Couldn't resist. Apple Laserwriter connected to a 1meg Macintosh (512k upgraded to 1meg, with 23meg hard drive in it!) Running Finder 1.11g

(It was my farewell gift when I left Apple in 1985)

phil


----------



## Gremraf (Jun 30, 2006)

My 1st job in the computer industry was upgrading Apple II's to II+ by taking out the ram and a eprom and replacing them with a new set. It made the unit also use what they called a Single sided floppy disk. It was great no more cassette tape players. I miss those good old days.


----------



## harsh (Jun 15, 2003)

Mark Holtz said:


> Meanwhile, one of the firewall products that I recommend, ZoneAlarm, has discontinued support for Win 98/Me.


This is the only aspect that concerns me about using Windows 98. I don't bother with a firewall behind a router, but antivirus software may be an issue. Some companies still support antivirus clients all the way back to Windows 95.

The part that I get the biggest kick out of is that Microsoft will also drop support for XP with outdated service packs too.

It is important to note that support for the five current versions of Windows (XP Tablet Edition, XP Home, XP Pro, XP Pro x64 and Media Center Edition) will be dropped at 12 months after general availability of Vista.

Microsoft has silently been replacing their utility programs with ones that have installer checks that won't install in Windows 98 or Me. I haven't actually tried installing the Word viewer by alternate means, but I'd give it a better than even chance of working as expected.

I don't care what Microsoft's support policy for Windows 98 is (up to including the part about not fixing one of the significant security issues). I've never been able to get any support from them anyway.

I'm going to wait and see what the licensing policy is for Vista before I even start looking at the specifications. If the policy is too onerous, I'll do something else (or nothing at all).

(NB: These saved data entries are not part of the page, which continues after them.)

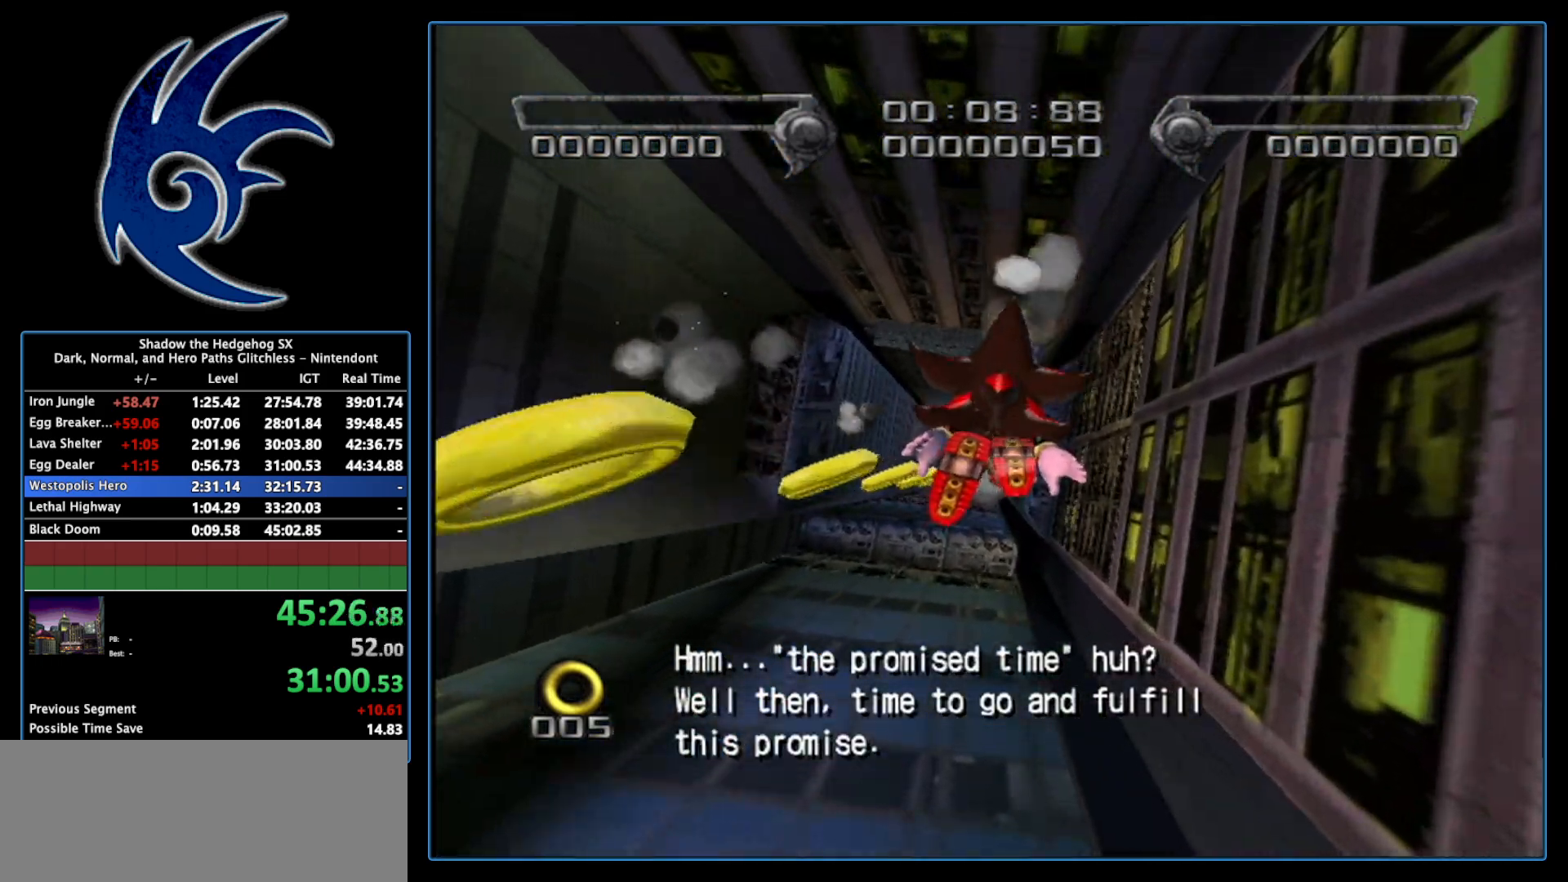
{"buttons": [], "left_stick": "center", "right_stick": "center", "events": [[50, "left_stick", "center"], [217, "left_stick", "left"], [333, "left_stick", "center"]]}
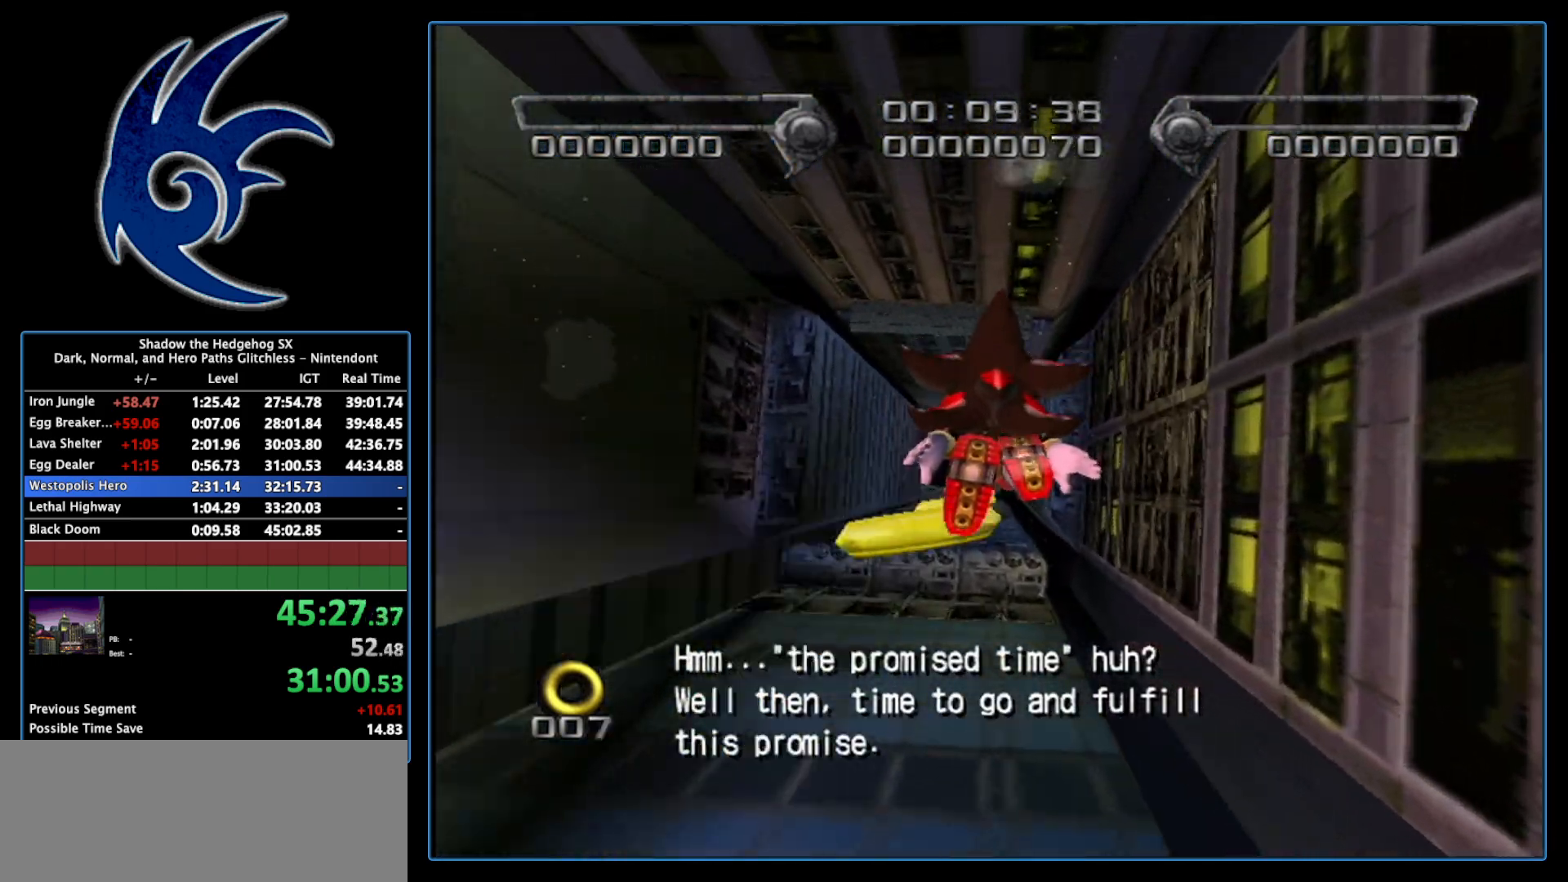
{"buttons": [], "left_stick": "center", "right_stick": "center", "events": [[150, "left_stick", "down"], [267, "left_stick", "center"]]}
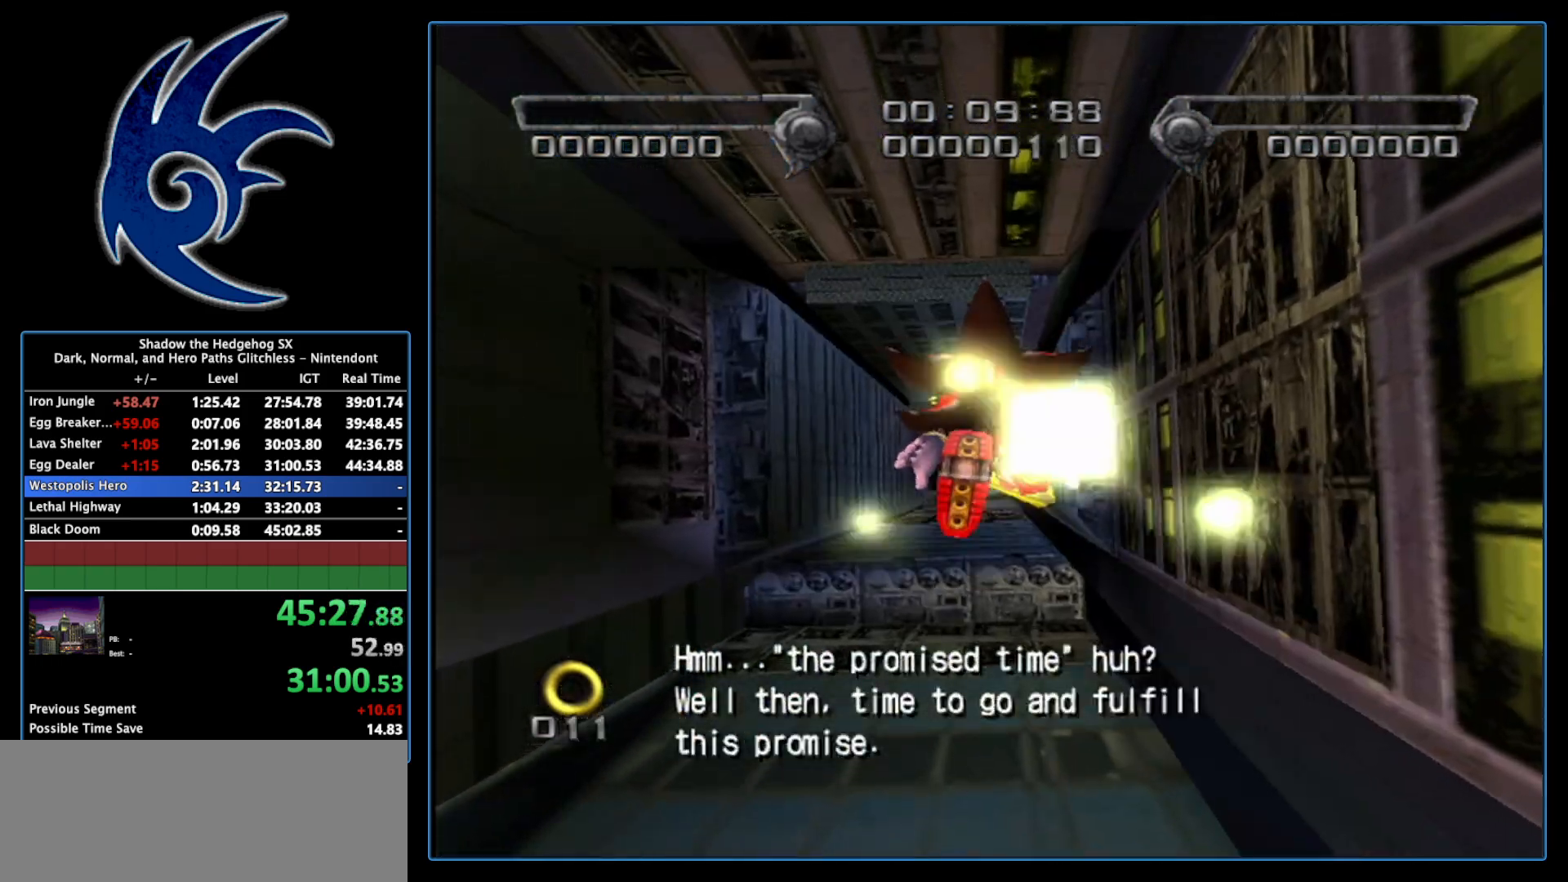
{"buttons": [], "left_stick": "center", "right_stick": "center", "events": []}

As was lamented by the Apple people, personal computing is neither fun nor interesting anymore.


----------



## Steve Mehs (Mar 21, 2002)

Zone Alarm should be just discontinued altogether, it's nothing but bloatware now. I always ran ZA Pro behind my Linksys router, now it's the Windows Firewall behind the router. After installing 6.5.722 on both computers, they got reformatted, tried it again and my old computer got reformatted a second time, and I still have to do this one again. I though with ZA.


----------



## James Long (Apr 17, 2003)

I'm actually planning on building a Win98SE machine this week. Would have built it Monday but got busy on other things.

I've built two 98 machines in the past month for special projects. I also have a DOS 6.22 box that has been in near continuous service for the past 10 years that I have known it.


----------



## Geronimo (Mar 23, 2002)

How did ZA reformat a computer?


----------



## Bogy (Mar 23, 2002)

Mark Holtz said:


> As for printer... do I have the oldest printer that is still operational on this board? My HP Laserjet 4 which I purchased in 1993 is still chugging along. All it needs is replacement roller parts from Printer Works. I even have a postscript SIMM and a NIC card in there for network printing.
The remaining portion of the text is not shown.